The final scene of the movie is of Aguirre pacing around the raft, now empty except for a countless number of spider monkeys, which Aguirre ends up terrifying into jumping from the raft & swimming away. He delivers a final, haunting speech between loud sniffs:
When we reach the sea, we will build a bigger ship, and sail north to take Trinidad from the Spanish crown. From there we'll sail on and take Mexico from Cortés. What great treachery that will be! Then all of New Spain will be ours, and we'll produce history as others produce plays. I, the Wrath of God, will marry my own daughter and with her I will found the purest dynasty the world has ever seen. Together, we shall rule this entire continent. We shall endure. I am the Wrath of God! Who else is with me?
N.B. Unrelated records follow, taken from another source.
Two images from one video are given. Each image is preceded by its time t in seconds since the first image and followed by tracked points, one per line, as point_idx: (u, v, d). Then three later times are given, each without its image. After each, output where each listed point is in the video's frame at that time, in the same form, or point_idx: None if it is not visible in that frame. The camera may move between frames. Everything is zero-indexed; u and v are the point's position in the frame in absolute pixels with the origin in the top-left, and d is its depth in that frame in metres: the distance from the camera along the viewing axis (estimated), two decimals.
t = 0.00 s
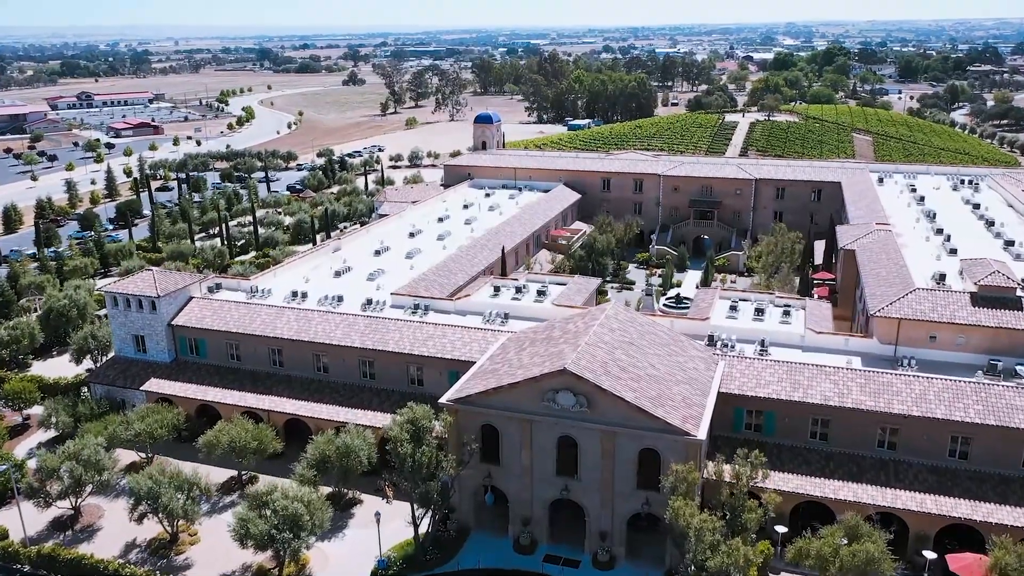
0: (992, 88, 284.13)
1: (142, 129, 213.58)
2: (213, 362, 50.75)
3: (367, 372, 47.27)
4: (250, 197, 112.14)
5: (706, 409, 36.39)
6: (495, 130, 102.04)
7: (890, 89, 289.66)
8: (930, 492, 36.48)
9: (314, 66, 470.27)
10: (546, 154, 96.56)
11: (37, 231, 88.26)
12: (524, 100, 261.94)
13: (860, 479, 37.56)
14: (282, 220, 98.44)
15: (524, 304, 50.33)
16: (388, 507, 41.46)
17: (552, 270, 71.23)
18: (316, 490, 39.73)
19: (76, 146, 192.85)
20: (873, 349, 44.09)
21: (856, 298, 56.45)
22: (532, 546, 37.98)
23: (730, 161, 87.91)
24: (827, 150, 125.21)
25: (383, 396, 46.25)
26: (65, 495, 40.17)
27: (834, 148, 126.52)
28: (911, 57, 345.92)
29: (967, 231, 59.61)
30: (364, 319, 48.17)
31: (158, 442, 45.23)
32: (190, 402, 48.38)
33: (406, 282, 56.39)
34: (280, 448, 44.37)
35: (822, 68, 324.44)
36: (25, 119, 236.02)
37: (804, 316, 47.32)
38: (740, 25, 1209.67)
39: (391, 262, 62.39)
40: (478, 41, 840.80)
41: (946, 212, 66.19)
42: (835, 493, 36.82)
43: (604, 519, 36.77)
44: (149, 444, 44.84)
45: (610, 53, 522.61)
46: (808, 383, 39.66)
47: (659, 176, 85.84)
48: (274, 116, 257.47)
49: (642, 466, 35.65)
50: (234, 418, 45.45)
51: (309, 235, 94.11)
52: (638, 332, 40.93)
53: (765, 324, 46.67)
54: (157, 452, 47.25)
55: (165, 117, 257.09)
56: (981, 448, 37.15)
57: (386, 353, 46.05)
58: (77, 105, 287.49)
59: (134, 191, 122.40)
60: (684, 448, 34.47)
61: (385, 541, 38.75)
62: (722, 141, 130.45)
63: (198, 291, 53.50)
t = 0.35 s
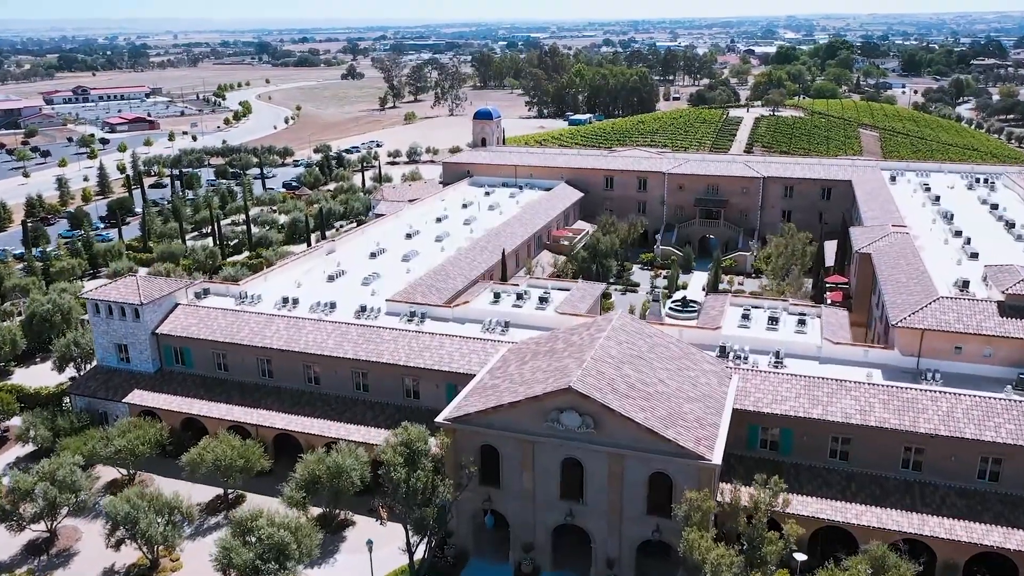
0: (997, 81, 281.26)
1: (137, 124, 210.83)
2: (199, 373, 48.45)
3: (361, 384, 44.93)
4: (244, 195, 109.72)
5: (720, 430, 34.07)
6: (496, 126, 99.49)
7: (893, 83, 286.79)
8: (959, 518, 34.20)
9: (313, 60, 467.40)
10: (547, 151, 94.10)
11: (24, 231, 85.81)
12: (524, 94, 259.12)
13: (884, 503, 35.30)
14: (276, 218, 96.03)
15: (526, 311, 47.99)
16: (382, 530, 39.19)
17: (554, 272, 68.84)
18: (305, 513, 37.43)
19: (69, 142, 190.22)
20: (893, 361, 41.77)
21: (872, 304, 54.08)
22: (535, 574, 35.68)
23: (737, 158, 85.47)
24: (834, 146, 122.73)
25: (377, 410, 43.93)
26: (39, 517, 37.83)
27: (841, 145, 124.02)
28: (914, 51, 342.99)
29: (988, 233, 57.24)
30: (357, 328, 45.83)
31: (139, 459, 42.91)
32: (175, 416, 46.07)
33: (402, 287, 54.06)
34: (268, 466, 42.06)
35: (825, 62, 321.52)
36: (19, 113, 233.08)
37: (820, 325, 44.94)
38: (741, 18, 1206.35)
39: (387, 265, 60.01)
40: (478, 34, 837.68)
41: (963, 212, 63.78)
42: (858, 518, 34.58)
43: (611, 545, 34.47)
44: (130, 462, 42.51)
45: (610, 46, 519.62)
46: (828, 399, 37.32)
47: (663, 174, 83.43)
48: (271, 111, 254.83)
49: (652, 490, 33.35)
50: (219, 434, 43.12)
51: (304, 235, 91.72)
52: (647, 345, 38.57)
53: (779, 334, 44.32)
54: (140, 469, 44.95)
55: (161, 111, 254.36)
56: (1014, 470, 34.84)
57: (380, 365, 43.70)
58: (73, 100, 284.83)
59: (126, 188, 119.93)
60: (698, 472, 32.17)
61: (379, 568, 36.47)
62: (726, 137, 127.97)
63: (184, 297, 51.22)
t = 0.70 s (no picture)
0: (1002, 75, 278.42)
1: (133, 119, 208.23)
2: (185, 384, 46.18)
3: (353, 397, 42.65)
4: (239, 193, 107.36)
5: (736, 452, 31.80)
6: (495, 122, 96.93)
7: (897, 77, 284.12)
8: (992, 547, 31.92)
9: (312, 53, 464.44)
10: (548, 148, 91.69)
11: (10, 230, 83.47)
12: (524, 88, 256.42)
13: (910, 529, 33.02)
14: (270, 217, 93.67)
15: (527, 319, 45.69)
16: (375, 555, 36.97)
17: (555, 274, 66.55)
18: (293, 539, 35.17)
19: (63, 137, 187.76)
20: (916, 374, 39.45)
21: (888, 310, 51.84)
22: None
23: (744, 155, 83.06)
24: (840, 143, 120.28)
25: (370, 425, 41.66)
26: (10, 543, 35.54)
27: (848, 141, 121.56)
28: (918, 45, 340.04)
29: (1008, 235, 54.84)
30: (350, 338, 43.54)
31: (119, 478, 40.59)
32: (159, 430, 43.79)
33: (398, 293, 51.79)
34: (255, 485, 39.77)
35: (827, 55, 318.62)
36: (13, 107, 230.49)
37: (837, 335, 42.63)
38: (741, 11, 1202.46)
39: (383, 269, 57.71)
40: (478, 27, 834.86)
41: (981, 213, 61.40)
42: (883, 546, 32.29)
43: None
44: (109, 481, 40.14)
45: (611, 40, 517.18)
46: (850, 418, 35.05)
47: (668, 172, 81.05)
48: (269, 105, 252.21)
49: (663, 518, 31.14)
50: (204, 451, 40.84)
51: (299, 235, 89.41)
52: (656, 359, 36.29)
53: (795, 344, 42.01)
54: (121, 487, 42.63)
55: (158, 106, 251.78)
56: None
57: (374, 377, 41.42)
58: (69, 94, 282.21)
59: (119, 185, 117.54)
60: (713, 500, 29.94)
61: None
62: (731, 132, 125.52)
63: (169, 304, 48.97)
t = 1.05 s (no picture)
0: (1006, 69, 275.52)
1: (128, 114, 205.78)
2: (169, 397, 44.02)
3: (345, 413, 40.43)
4: (233, 191, 104.97)
5: (754, 479, 29.58)
6: (495, 118, 94.46)
7: (900, 71, 281.19)
8: None
9: (311, 47, 461.25)
10: (549, 144, 89.27)
11: None
12: (524, 82, 253.53)
13: (939, 559, 30.79)
14: (264, 215, 91.35)
15: (528, 329, 43.47)
16: None
17: (557, 277, 64.31)
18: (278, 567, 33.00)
19: (57, 132, 185.23)
20: (941, 390, 37.16)
21: (906, 317, 49.52)
22: None
23: (752, 153, 80.67)
24: (848, 139, 117.82)
25: (363, 442, 39.42)
26: None
27: (855, 137, 119.10)
28: (921, 38, 336.96)
29: None
30: (342, 350, 41.33)
31: (98, 498, 38.39)
32: (140, 447, 41.60)
33: (394, 300, 49.56)
34: (241, 507, 37.56)
35: (830, 49, 315.71)
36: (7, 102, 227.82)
37: (856, 347, 40.39)
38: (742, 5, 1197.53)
39: (378, 273, 55.47)
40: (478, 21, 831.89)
41: (1000, 214, 59.07)
42: None
43: None
44: (87, 502, 37.94)
45: (611, 35, 513.92)
46: (873, 439, 32.83)
47: (673, 169, 78.73)
48: (266, 99, 249.53)
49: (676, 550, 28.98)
50: (187, 471, 38.65)
51: (294, 234, 87.09)
52: (667, 375, 34.04)
53: (811, 357, 39.77)
54: (101, 507, 40.49)
55: (154, 100, 249.10)
56: None
57: (366, 392, 39.20)
58: (65, 89, 279.61)
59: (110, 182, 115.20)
60: (729, 532, 27.74)
61: None
62: (735, 128, 123.14)
63: (153, 312, 46.78)
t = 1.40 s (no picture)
0: (1011, 63, 272.64)
1: (123, 109, 203.22)
2: (152, 411, 41.84)
3: (337, 430, 38.23)
4: (227, 189, 102.63)
5: (774, 510, 27.40)
6: (495, 114, 91.94)
7: (904, 64, 278.28)
8: None
9: (310, 40, 458.01)
10: (550, 141, 86.89)
11: None
12: (524, 76, 250.74)
13: None
14: (258, 214, 89.00)
15: (529, 339, 41.25)
16: None
17: (559, 280, 62.06)
18: None
19: (51, 127, 182.61)
20: (969, 407, 34.87)
21: (926, 325, 47.42)
22: None
23: (759, 150, 78.30)
24: (855, 135, 115.30)
25: (355, 461, 37.24)
26: None
27: (863, 133, 116.58)
28: (925, 31, 333.87)
29: None
30: (333, 362, 39.11)
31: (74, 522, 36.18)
32: (121, 465, 39.41)
33: (390, 308, 47.33)
34: (225, 532, 35.37)
35: (833, 42, 312.77)
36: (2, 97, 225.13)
37: (877, 360, 38.16)
38: None
39: (373, 277, 53.27)
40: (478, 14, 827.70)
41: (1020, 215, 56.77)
42: None
43: None
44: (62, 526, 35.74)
45: (611, 28, 510.57)
46: (900, 463, 30.65)
47: (678, 168, 76.40)
48: (263, 94, 246.68)
49: None
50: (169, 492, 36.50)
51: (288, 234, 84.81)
52: (679, 394, 31.77)
53: (830, 371, 37.56)
54: (79, 529, 38.30)
55: (150, 94, 246.78)
56: None
57: (358, 409, 36.99)
58: (60, 83, 276.81)
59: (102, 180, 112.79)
60: (749, 570, 25.57)
61: None
62: (740, 124, 120.76)
63: (136, 322, 44.57)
It may not be ranting about voting fraud & stolen elections, but it has the same effect.
Many filmmakers have admitted Aguirre, der Zorn Gottes strongly influenced their movies, most notably Francis Ford Coppola's 1979 Apocalypse Now, which was based on Conrad’s novella Heart of Darkness. So far no one connected to the Trump Campaign has admitted to even seeing this movie — which is likely, because it’s an art house movie, with dialogue entirely in German, & obviously of no interest to Americans like Donald Trump.
I hope the endgame of the Trump campaign won’t just as fatal for all involved.